Nika Lobykina, Staff Writer

With school shootings and terror threats making a daily appearance on the news nowadays, schools are facing increasing pressure to develop new safety protocols that are effective and provide protection.

Schools around the U.S. like Carlmont are working regularly to implement plans like these to prepare their students and faculty in case of an emergency. One of the ways many schools ensure that this will happen is by regularly executing safety drills.

The safety team meets weekly to plan and discuss drills. Planning includes getting information out to the staff, empowering the individuals with specific roles and responsibilities, and then going ahead with the drill,” said Gregg Patner, Carlmont’s administrative vice principal. “There is a bit of work involved in making a drill happen.”

The school drills Carlmont effectuates are based around what’s known as “The Big 5,” an emergency plan that’s been implemented by the schools in San Mateo County. It incorporates the safety plans and rules that allow schools to have direct communication with authorities, parents, and members within the community during an emergency.

Not all students, however, see the drills as a time to learn about or prepare for the inevitable.

“I think schools try to make [drills] as educational as possible and provide as much practice as they can, but I don’t think that students take it very seriously. Most just see it as a time to mess around with friends in class,” said Olivia Barba, a junior.

Still, under some circumstances, students feel that school drills are unfortunately more relevant and necessary than they would like.

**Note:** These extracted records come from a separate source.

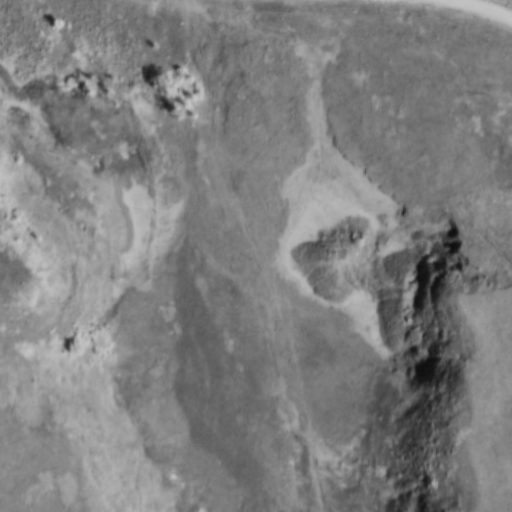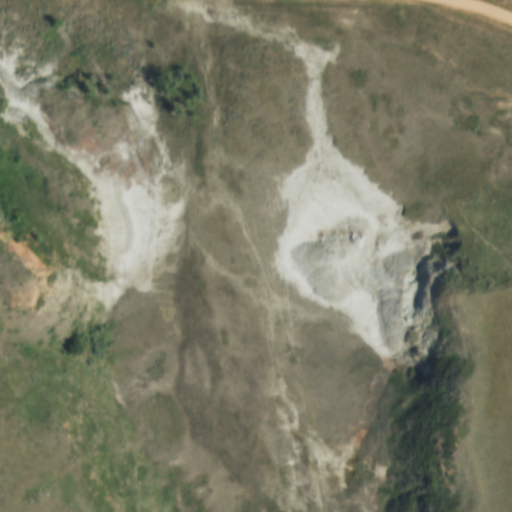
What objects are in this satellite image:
road: (470, 11)
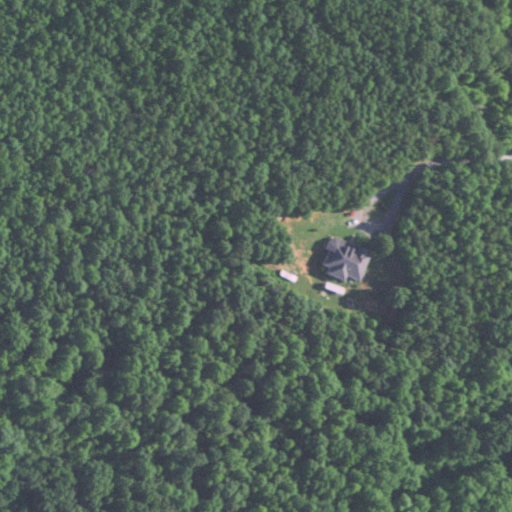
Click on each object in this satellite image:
road: (391, 184)
building: (341, 261)
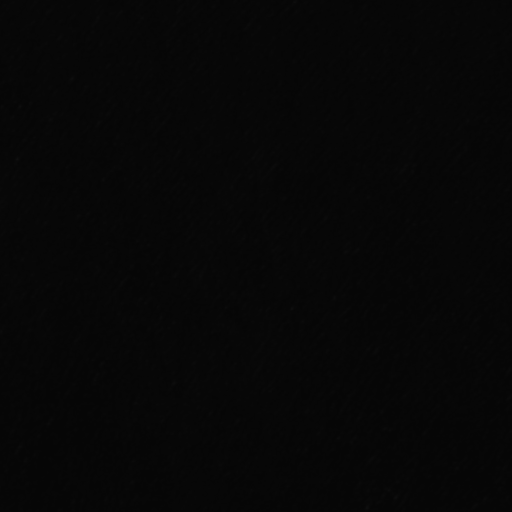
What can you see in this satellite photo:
park: (256, 255)
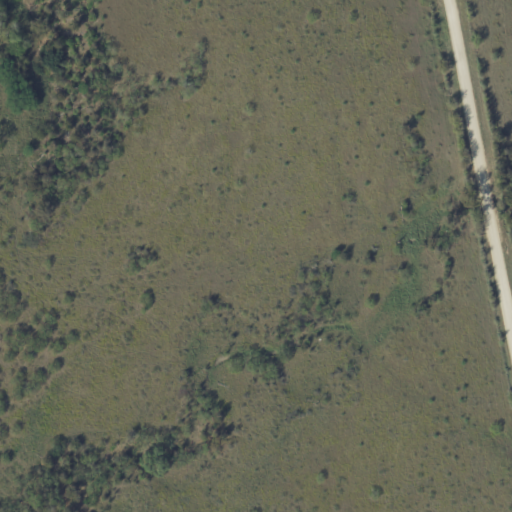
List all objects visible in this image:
road: (479, 169)
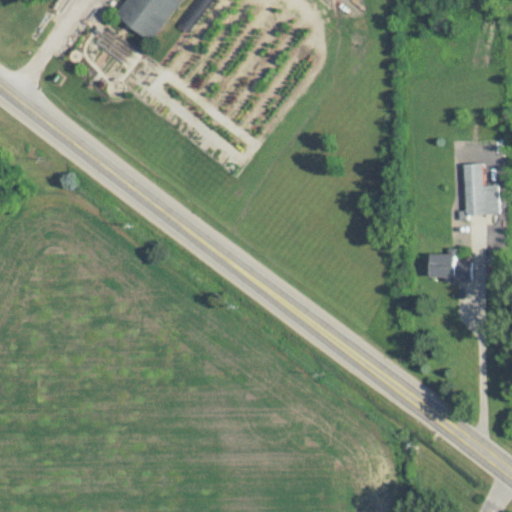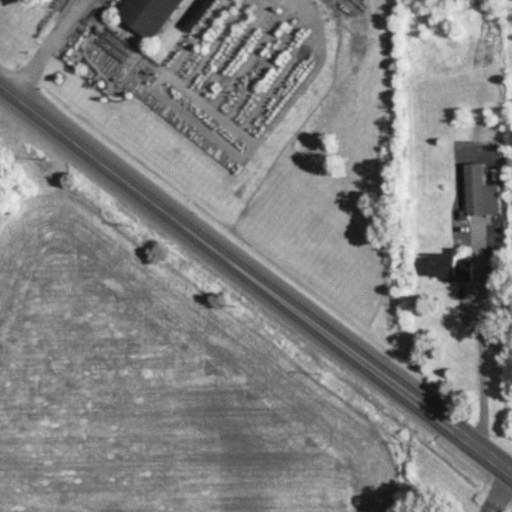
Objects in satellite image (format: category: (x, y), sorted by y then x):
building: (148, 15)
road: (52, 44)
building: (480, 193)
building: (450, 267)
road: (255, 272)
road: (481, 364)
road: (497, 489)
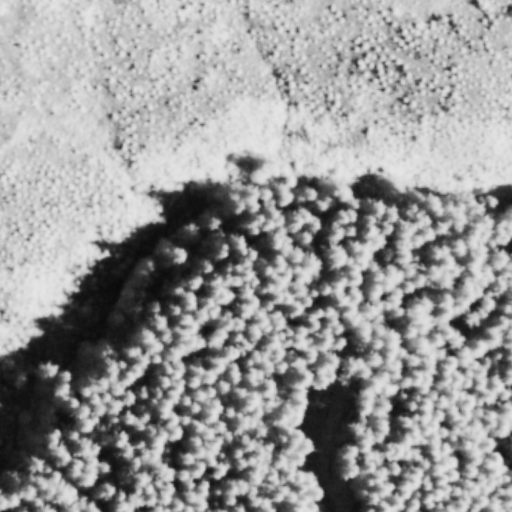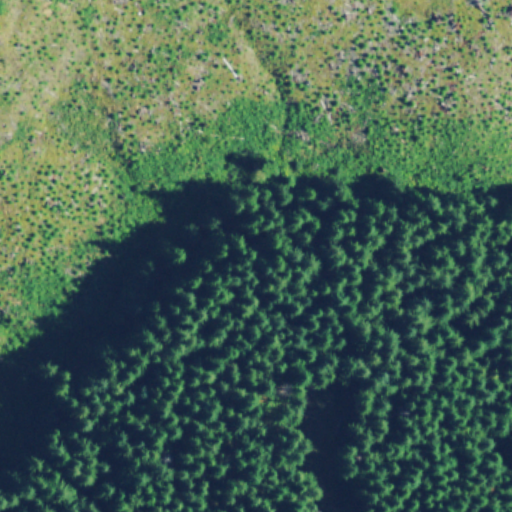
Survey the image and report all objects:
road: (311, 471)
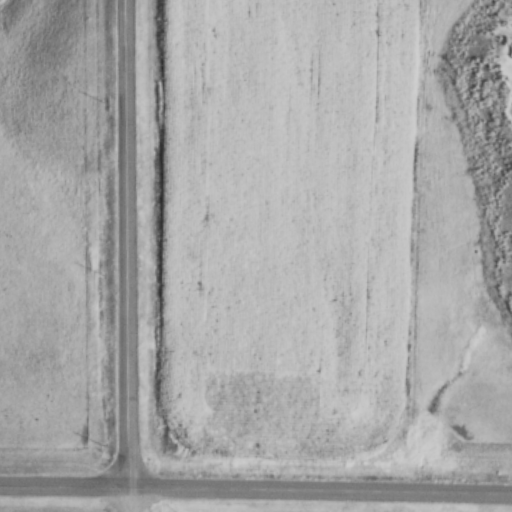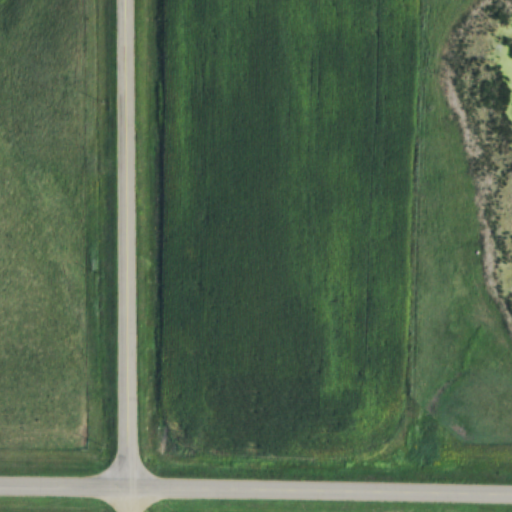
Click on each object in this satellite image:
road: (125, 255)
road: (256, 489)
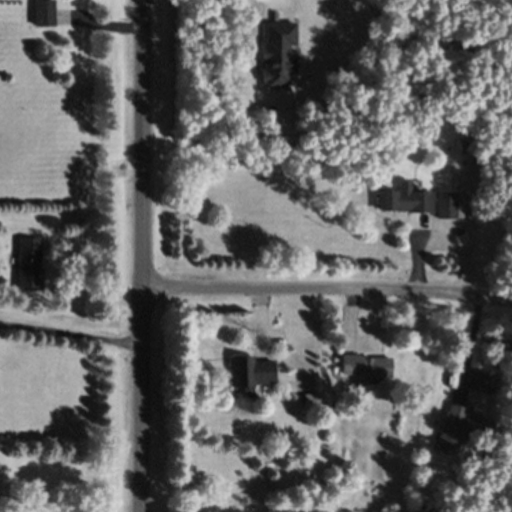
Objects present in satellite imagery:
building: (42, 13)
building: (278, 53)
building: (404, 200)
building: (447, 205)
road: (140, 256)
building: (27, 263)
road: (326, 294)
road: (69, 333)
building: (364, 366)
building: (249, 373)
building: (483, 382)
building: (459, 426)
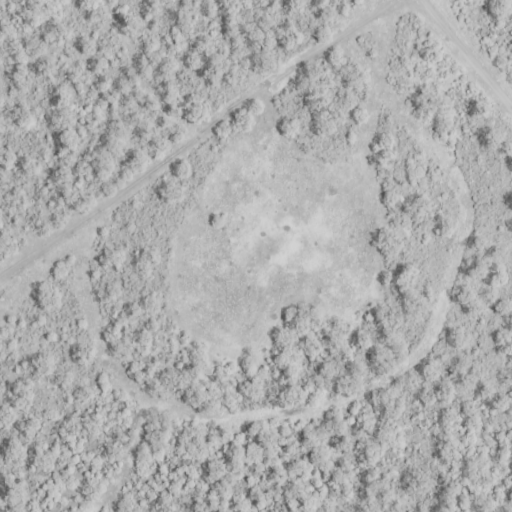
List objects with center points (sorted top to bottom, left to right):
road: (474, 44)
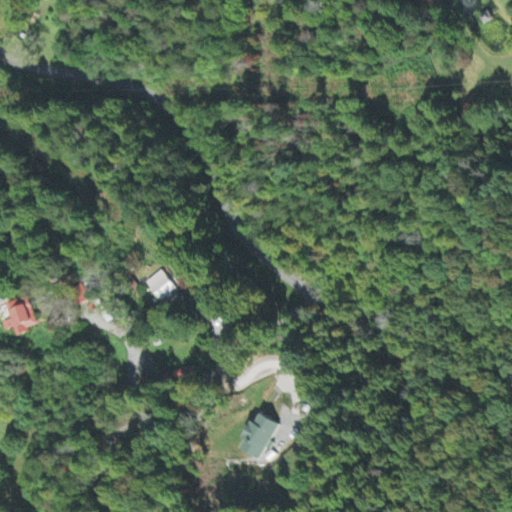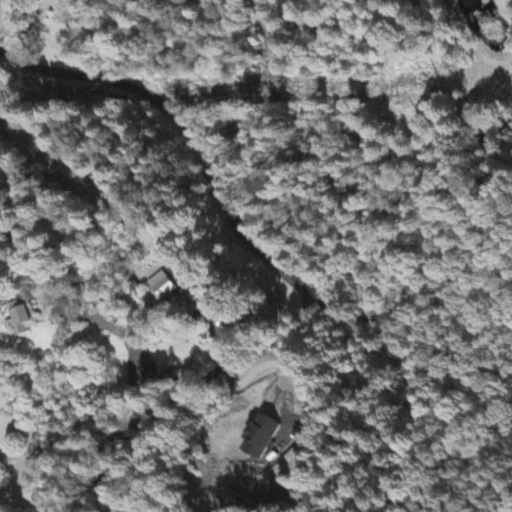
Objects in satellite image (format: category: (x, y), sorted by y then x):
building: (486, 19)
road: (187, 130)
road: (443, 254)
building: (164, 287)
building: (22, 318)
road: (154, 346)
road: (187, 391)
building: (260, 437)
road: (93, 455)
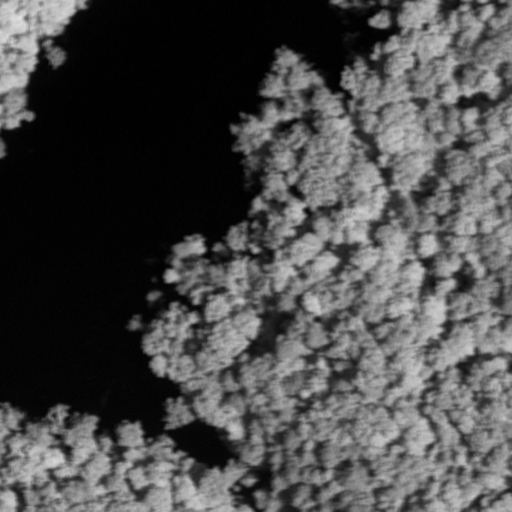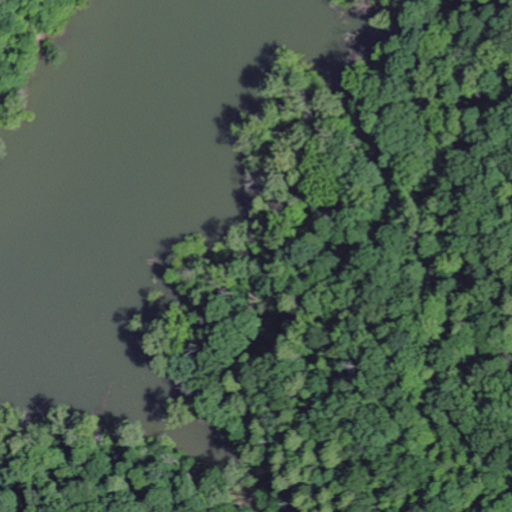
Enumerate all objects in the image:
river: (124, 140)
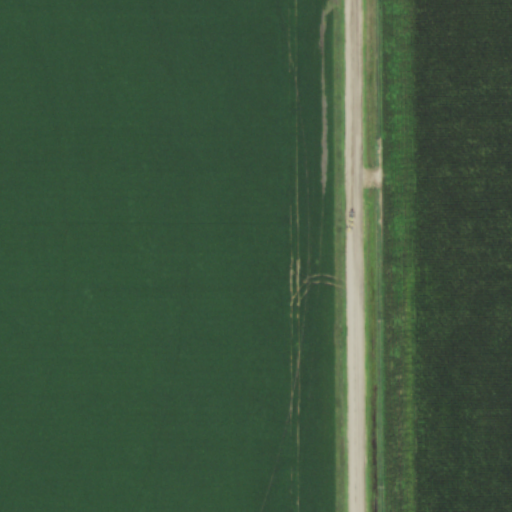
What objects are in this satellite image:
crop: (450, 254)
crop: (168, 255)
road: (357, 255)
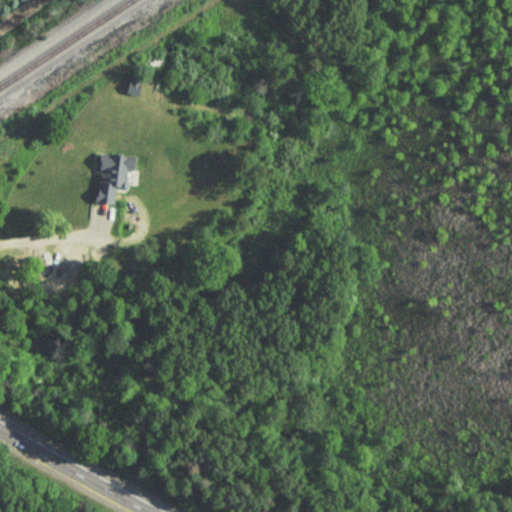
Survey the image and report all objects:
road: (20, 14)
railway: (63, 42)
building: (134, 86)
building: (135, 87)
building: (112, 177)
building: (113, 178)
road: (66, 258)
road: (75, 471)
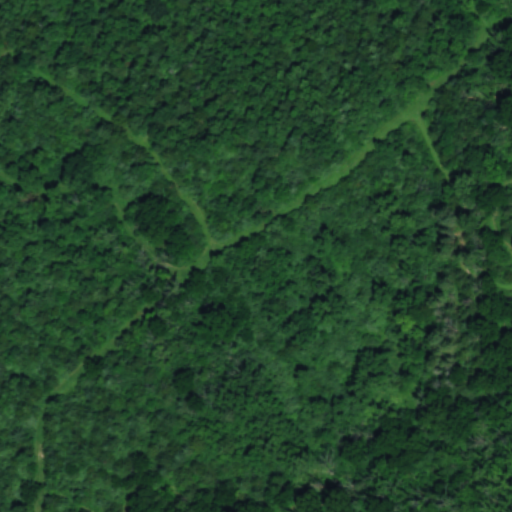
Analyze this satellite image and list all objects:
road: (474, 14)
road: (119, 27)
road: (126, 135)
road: (267, 218)
park: (255, 256)
road: (80, 379)
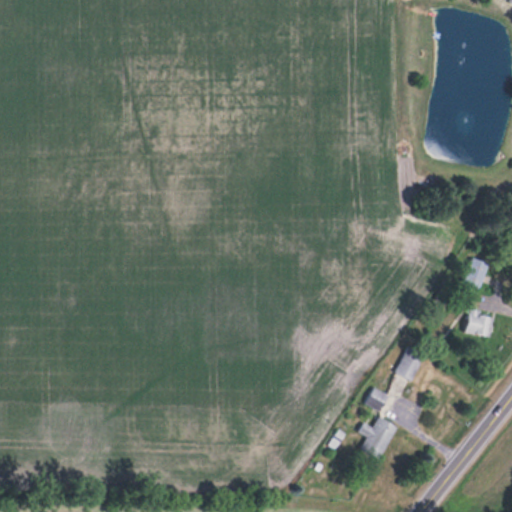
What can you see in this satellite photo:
building: (474, 272)
building: (476, 321)
building: (408, 361)
building: (375, 397)
building: (375, 435)
road: (462, 449)
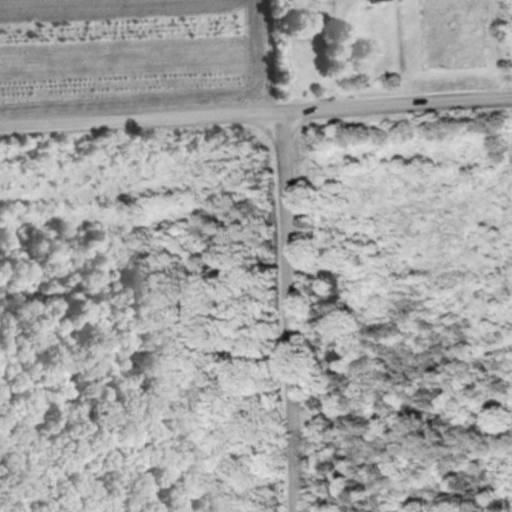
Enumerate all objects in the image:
road: (334, 50)
road: (255, 105)
road: (284, 308)
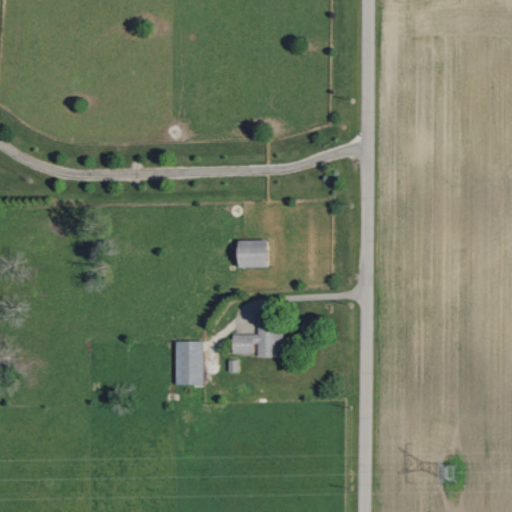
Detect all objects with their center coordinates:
road: (182, 167)
building: (257, 253)
road: (365, 255)
road: (284, 299)
building: (261, 343)
building: (192, 361)
power tower: (451, 475)
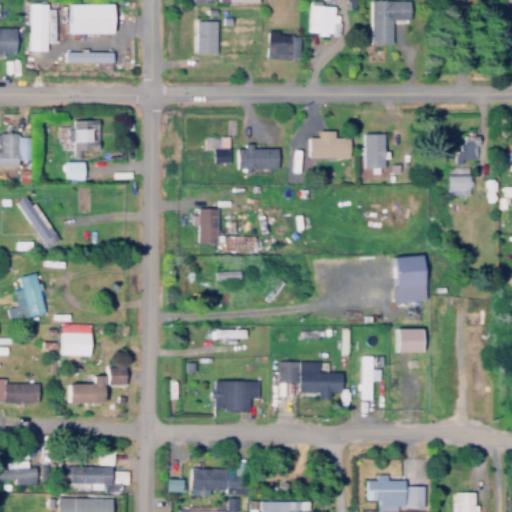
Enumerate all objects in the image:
building: (200, 0)
building: (238, 0)
building: (382, 18)
building: (34, 25)
building: (510, 25)
building: (202, 35)
road: (151, 44)
building: (280, 44)
building: (87, 55)
road: (75, 89)
road: (331, 90)
building: (85, 132)
building: (82, 133)
building: (327, 142)
building: (326, 145)
building: (467, 145)
building: (371, 146)
building: (9, 147)
building: (216, 147)
building: (464, 147)
building: (11, 148)
building: (371, 149)
building: (255, 153)
building: (506, 153)
building: (253, 157)
building: (72, 169)
building: (455, 180)
building: (505, 190)
building: (37, 219)
building: (32, 221)
building: (204, 221)
building: (203, 223)
building: (239, 242)
road: (149, 258)
building: (224, 274)
building: (405, 277)
building: (22, 297)
building: (228, 332)
building: (72, 338)
building: (405, 339)
building: (414, 371)
building: (308, 372)
building: (366, 373)
building: (366, 373)
building: (307, 376)
building: (95, 385)
building: (234, 389)
building: (17, 391)
building: (230, 394)
road: (74, 424)
road: (329, 430)
building: (15, 468)
road: (147, 469)
road: (341, 471)
road: (497, 472)
building: (85, 473)
building: (211, 481)
building: (172, 484)
building: (382, 491)
building: (410, 495)
building: (80, 504)
building: (270, 505)
building: (200, 511)
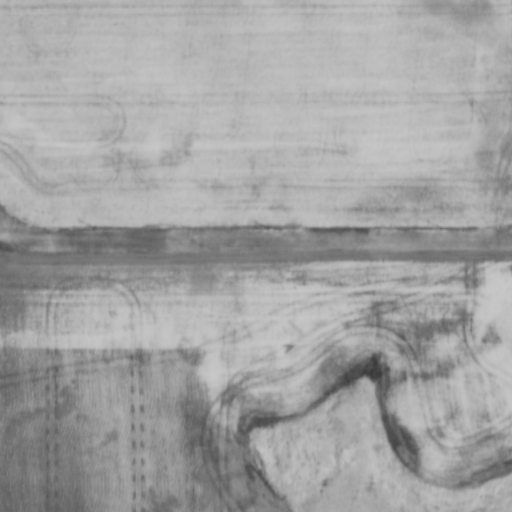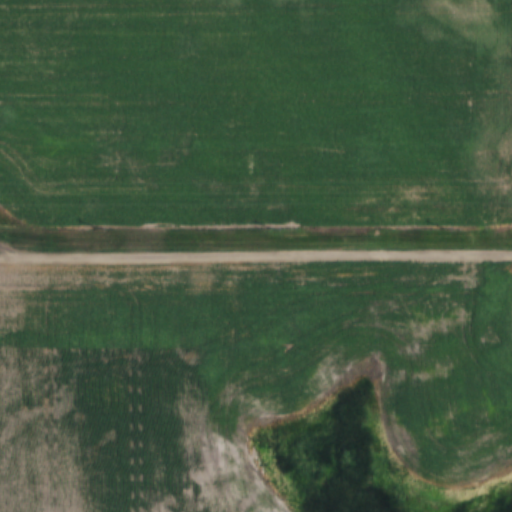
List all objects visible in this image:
road: (256, 257)
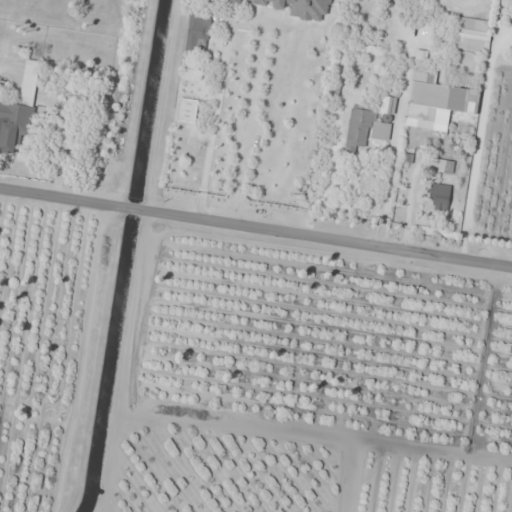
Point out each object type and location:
building: (233, 6)
building: (198, 32)
building: (472, 35)
building: (192, 71)
building: (30, 82)
building: (436, 94)
building: (14, 125)
building: (364, 130)
building: (440, 166)
building: (439, 197)
road: (255, 232)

“Last year when all the shootings were going on around different schools and then we had those drills, students really started to take them really seriously because they’d realized that it could actually happen at this school too, unlike before,” sophomore Nicole Doud said.

The school administrations walk a fine line between making sure students are prepared for worst case scenarios without scaring them too much.

These are difficult issues to deal with, but it’s important to remember that schools, including Carlmont, are consistently finding ways to solve them as best a possible.